The same thing happens when Night Sight is turned on. Compared to the Pixel 7 Pro, the Night Sight on the 6 Pro will by default take longer to take a picture, increasing exposure and brightness. Observe how the 7 Pro allows for more darkness by the bushes on the left in the bay photos below, in contrast to how the Pixel 6 Pro is forced to brighten that area. Brighter photos are produced, but they are also flattering and have less dynamic range.
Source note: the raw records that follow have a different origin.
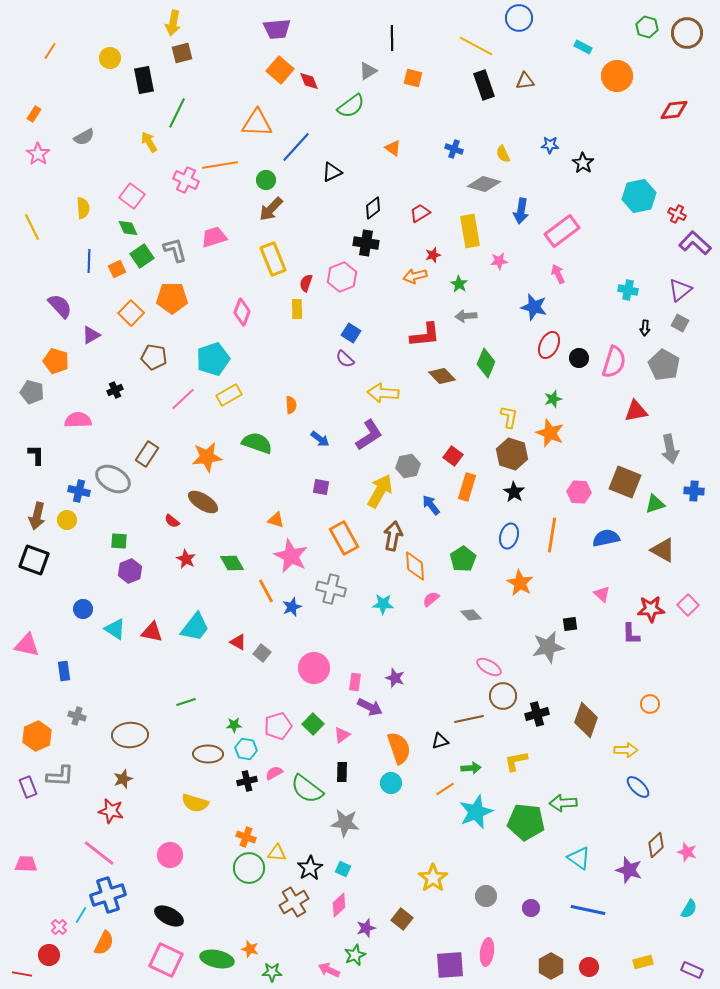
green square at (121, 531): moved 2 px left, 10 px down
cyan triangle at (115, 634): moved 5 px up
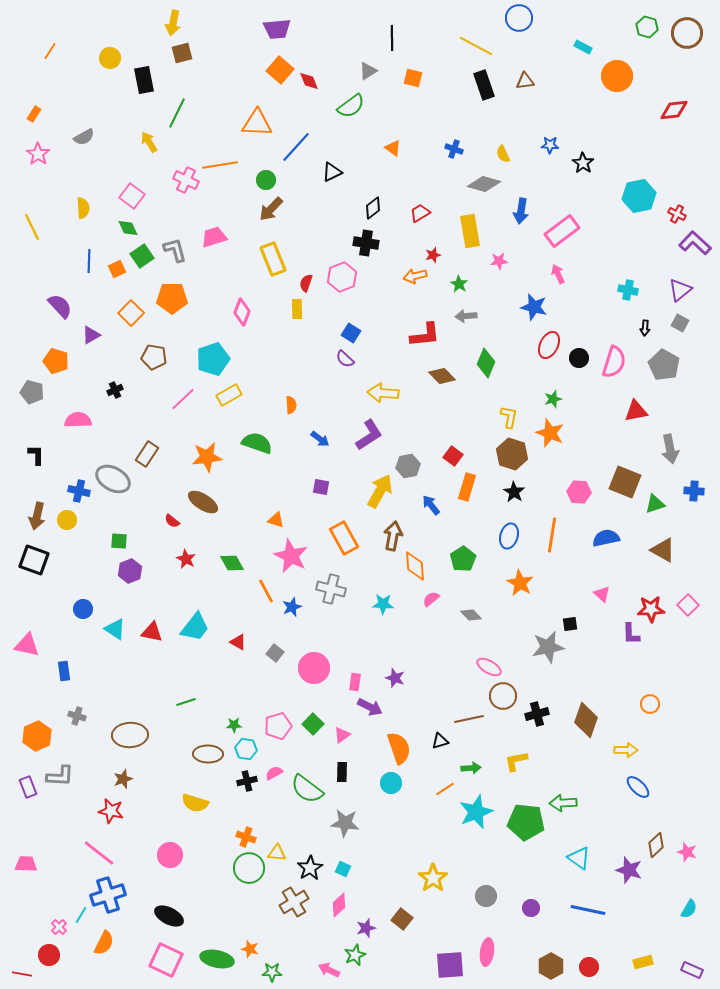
gray square at (262, 653): moved 13 px right
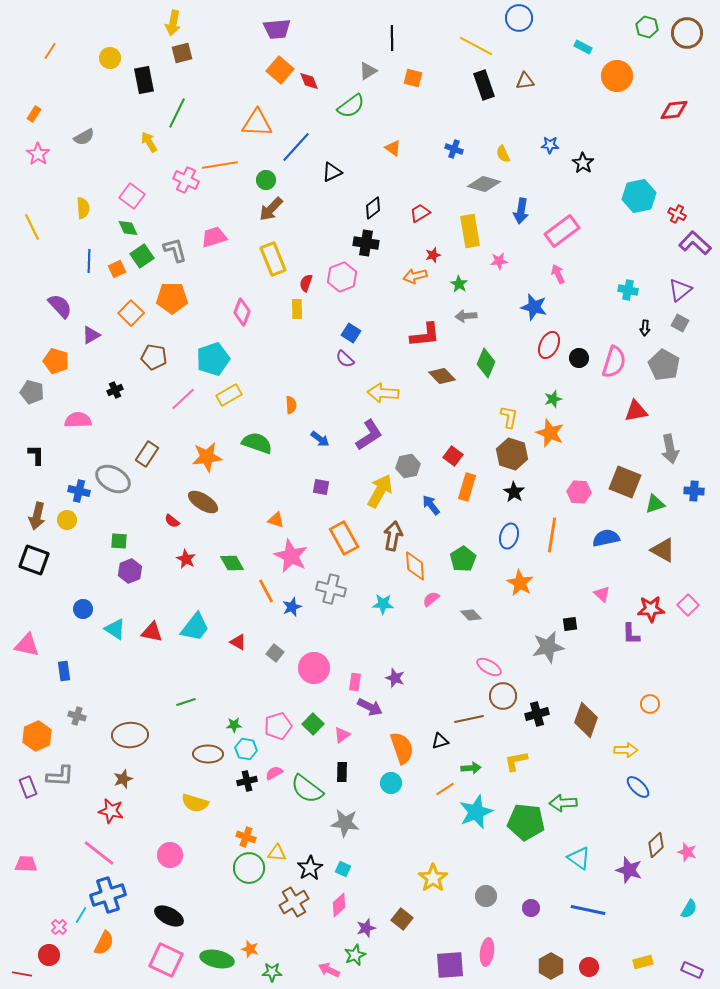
orange semicircle at (399, 748): moved 3 px right
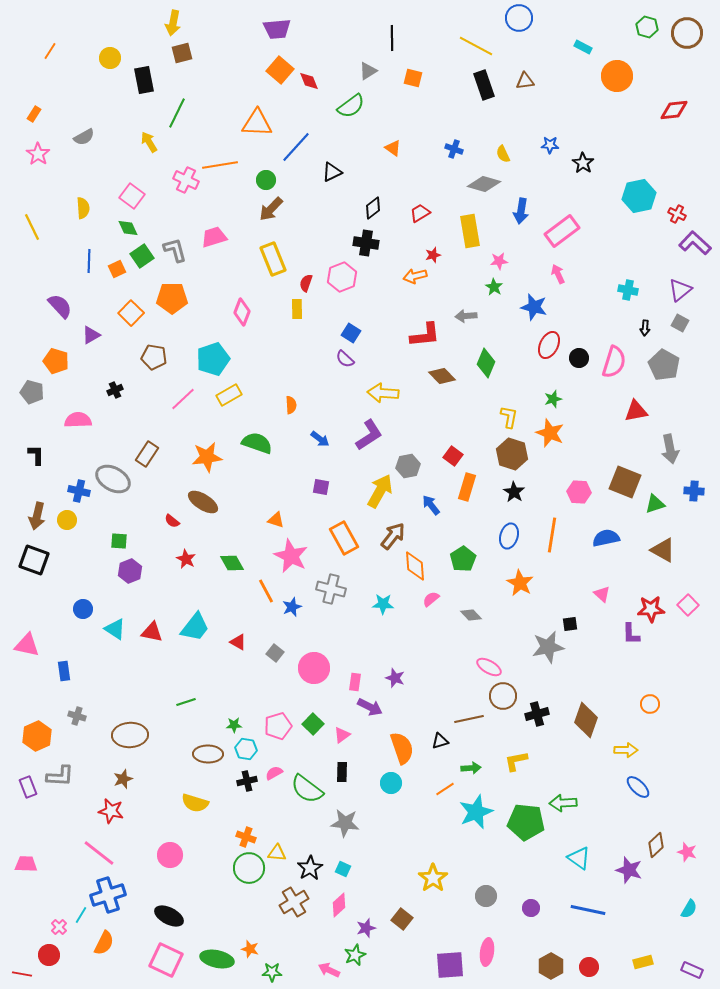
green star at (459, 284): moved 35 px right, 3 px down
brown arrow at (393, 536): rotated 28 degrees clockwise
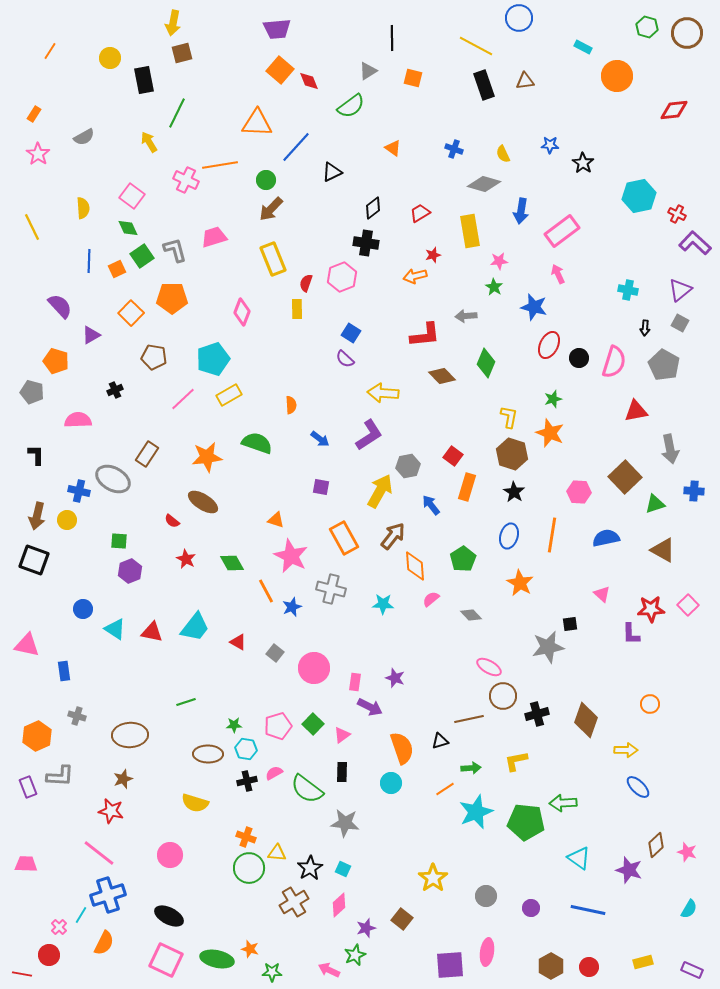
brown square at (625, 482): moved 5 px up; rotated 24 degrees clockwise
The pictures following tell the same tale. The Pixel 6 Pro has worked overtime to brighten the borders of the image because these pictures were taken in a dimly lit environment. The 7 Pro, on the other hand, is more concerned with maximizing the light that the boats on the bay produce. As you can see from the twigs on the bottom left, the 6 Pro wins in terms of overall lighting, but the Pro takes nicer pictures.

The case that follows is less extreme, yet it still serves as an example. Both phones have some light to work with because this building was photographed from a better-lit road. However, if you focus on the bricks on the bottom half, you’ll notice that despite being darker, the image from the Pixel 7 Pro is crisper and has less noise.

Final comments on Pixel 6 Pro vs. Pixel 7 Pro

Let’s look at some photos taken with the two phones in well-lit settings before we wrap up. Given how similar these pictures are to one another, there isn’t much to say about them.

Macro photography is one classic photographic genre where the Pixel 7 Pro outperforms its predecessor. I felt that the 7 Pro better foregrounded close-up images since it had a better dynamic range or deeper shadows. When compared to the image from the Pixel 7 Pro, the image from the 6 Pro has a distractingly lighter green, which is noticeable.

In terms of look, performance, and camera quality, the Pixel 7 Pro is an incremental improvement over the Pixel 6 Pro. There is no doubt that the camera on the Pixel 7 Pro is superior, but the real question is by how much, or rather, whether it merits an upgrade. Although great, improved zoom and low-light photos won’t convince any Pixel 6 Pro user to upgrade to a Pixel 7 Pro right away.

Anyone using an earlier Pixel or any other Android phone, though, will value the upgrades. There are many desirable features but no game-changing application.